Exercise task 1:
Rewrite the paragraph in the passage on law firms being sued that begins "It's up close and personal" as a short bulleted list that keeps its main facts.

Excerpt to read:

In a different but related case, Anthony Lin of the NYLJ goes on to tell about "top private equity firm Thomas H. Lee has sued Mayer, Brown, Rowe & Maw for $245 million for allegedly misrepresenting the financial shape of commodities brokerage Refco prior to Lee’s acquisition of a controlling interest. Seward & Kissel is also a defendant in a $200 million lawsuit brought by institutional investors who lost money when one of the law firm’s hedge fund clients went under.

There are a number of reasons investment fund clients may be more willing to bite the hand that lawyers them when things go wrong. For one thing, there is almost always a lot of money on the line, and given the nature of their business, investment fund principals experience losses in a more visceral way than, say, corporate executives.

"It’s up close and personal," said Leslie D. Corwin, a partner at Greenberg Traurig specializing in business disputes involving law firms. When fund principals’ expectations of making massive amounts of money are thwarted, he said, they cast around for people to blame.

Exercise task 2:
Express the diagram source lines from every row below as a numbered list, leaving out blank lines and omitting the pictures from your answer.

(Stored data entries)
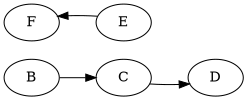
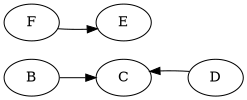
  digraph {
    rankdir=LR
    node [Weight=3]
    edge [Weight=2]
    B
    C [Weight=1]
    D [Weight=4]
    F
    E [Weight=2]
    B -> C
-   C -> D [Weight=3]
-   E -> F
+   D -> C [Weight=3]
+   F -> E
  }
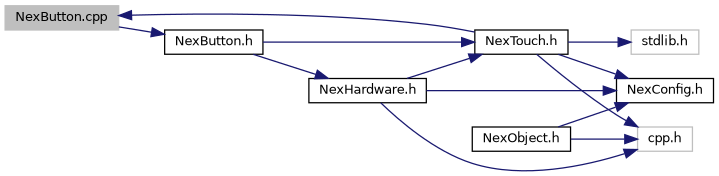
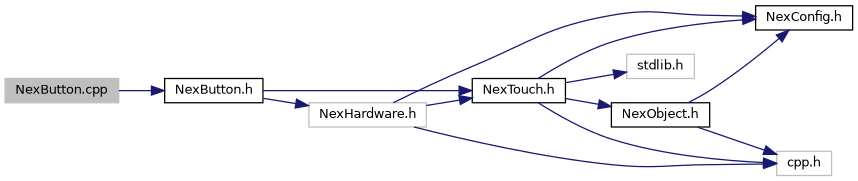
  digraph {
    rankdir=LR
    node [color=black fillcolor=white fontname=Helvetica fontsize=10 shape=record style=filled]
    edge [color=midnightblue fontname=Helvetica fontsize=10 labelfontname=Helvetica labelfontsize=10 style=solid]
    n1 [color=grey75 fillcolor=grey75 fontcolor=black height=0.2 label="NexButton.cpp" width=0.4]
    n2 [height=0.2 label="NexButton.h" width=0.4]
    n3 [height=0.2 label="NexTouch.h" width=0.4]
-   n4 [height=0.2 label="NexHardware.h" width=0.4]
+   n4 [color=grey75 height=0.2 label="NexHardware.h" width=0.4]
    n5 [color=grey75 height=0.2 label="cpp.h" width=0.4]
    n6 [color=grey75 height=0.2 label="stdlib.h" width=0.4]
    n7 [height=0.2 label="NexConfig.h" width=0.4]
    n8 [height=0.2 label="NexObject.h" width=0.4]
    n1 -> n2
    n2 -> n3
    n2 -> n4
    n3 -> n5
    n3 -> n6
    n3 -> n7
-   n3 -> n1
+   n3 -> n8
    n4 -> n3
    n4 -> n5
    n4 -> n7
    n8 -> n5
    n8 -> n7
  }
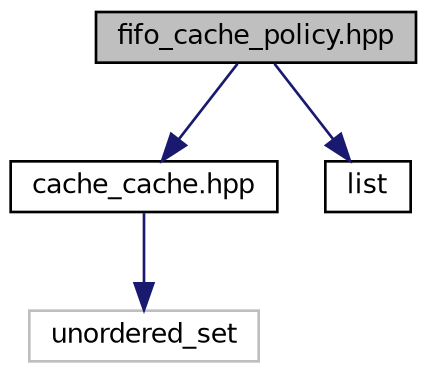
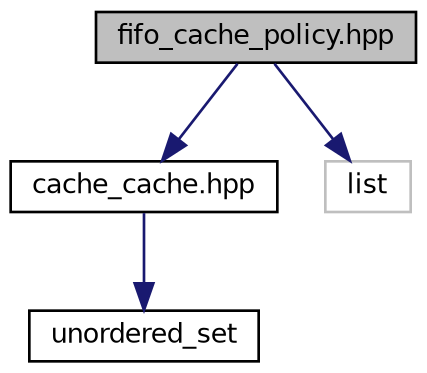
  digraph {
    node [color=black fillcolor=white fontname=Helvetica fontsize=10 shape=record style=filled]
    edge [color=midnightblue fontname=Helvetica fontsize=10 labelfontname=Helvetica labelfontsize=10 style=solid]
    n1 [fillcolor=grey75 fontcolor=black height=0.2 label="fifo_cache_policy.hpp" width=0.4]
    n2 [height=0.2 label="cache_cache.hpp" width=0.4]
-   n3 [height=0.2 label=list width=0.4]
-   n4 [color=grey75 height=0.2 label=unordered_set width=0.4]
+   n3 [color=grey75 height=0.2 label=list width=0.4]
+   n4 [height=0.2 label=unordered_set width=0.4]
    n1 -> n2
    n1 -> n3
    n2 -> n4
  }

Complete response 1:
- Leslie D. Corwin, a partner at Greenberg Traurig who specializes in business disputes involving law firms, described it as "up close and personal."
- When fund principals' expectations of making massive amounts of money are thwarted, they look around for people to blame.

Complete response 2:
1.   digraph {
2.     rankdir=LR
3.     node [Weight=3]
4.     edge [Weight=2]
5.     B
6.     C [Weight=1]
7.     D [Weight=4]
8.     F
9.     E [Weight=2]
10.     B -> C
11. -   C -> D [Weight=3]
12. -   E -> F
13. +   D -> C [Weight=3]
14. +   F -> E
15.   }
16.   digraph {
17.     rankdir=LR
18.     node [color=black fillcolor=white fontname=Helvetica fontsize=10 shape=record style=filled]
19.     edge [color=midnightblue fontname=Helvetica fontsize=10 labelfontname=Helvetica labelfontsize=10 style=solid]
20.     n1 [color=grey75 fillcolor=grey75 fontcolor=black height=0.2 label="NexButton.cpp" width=0.4]
21.     n2 [height=0.2 label="NexButton.h" width=0.4]
22.     n3 [height=0.2 label="NexTouch.h" width=0.4]
23. -   n4 [height=0.2 label="NexHardware.h" width=0.4]
24. +   n4 [color=grey75 height=0.2 label="NexHardware.h" width=0.4]
25.     n5 [color=grey75 height=0.2 label="cpp.h" width=0.4]
26.     n6 [color=grey75 height=0.2 label="stdlib.h" width=0.4]
27.     n7 [height=0.2 label="NexConfig.h" width=0.4]
28.     n8 [height=0.2 label="NexObject.h" width=0.4]
29.     n1 -> n2
30.     n2 -> n3
31.     n2 -> n4
32.     n3 -> n5
33.     n3 -> n6
34.     n3 -> n7
35. -   n3 -> n1
36. +   n3 -> n8
37.     n4 -> n3
38.     n4 -> n5
39.     n4 -> n7
40.     n8 -> n5
41.     n8 -> n7
42.   }
43.   digraph {
44.     node [color=black fillcolor=white fontname=Helvetica fontsize=10 shape=record style=filled]
45.     edge [color=midnightblue fontname=Helvetica fontsize=10 labelfontname=Helvetica labelfontsize=10 style=solid]
46.     n1 [fillcolor=grey75 fontcolor=black height=0.2 label="fifo_cache_policy.hpp" width=0.4]
47.     n2 [height=0.2 label="cache_cache.hpp" width=0.4]
48. -   n3 [height=0.2 label=list width=0.4]
49. -   n4 [color=grey75 height=0.2 label=unordered_set width=0.4]
50. +   n3 [color=grey75 height=0.2 label=list width=0.4]
51. +   n4 [height=0.2 label=unordered_set width=0.4]
52.     n1 -> n2
53.     n1 -> n3
54.     n2 -> n4
55.   }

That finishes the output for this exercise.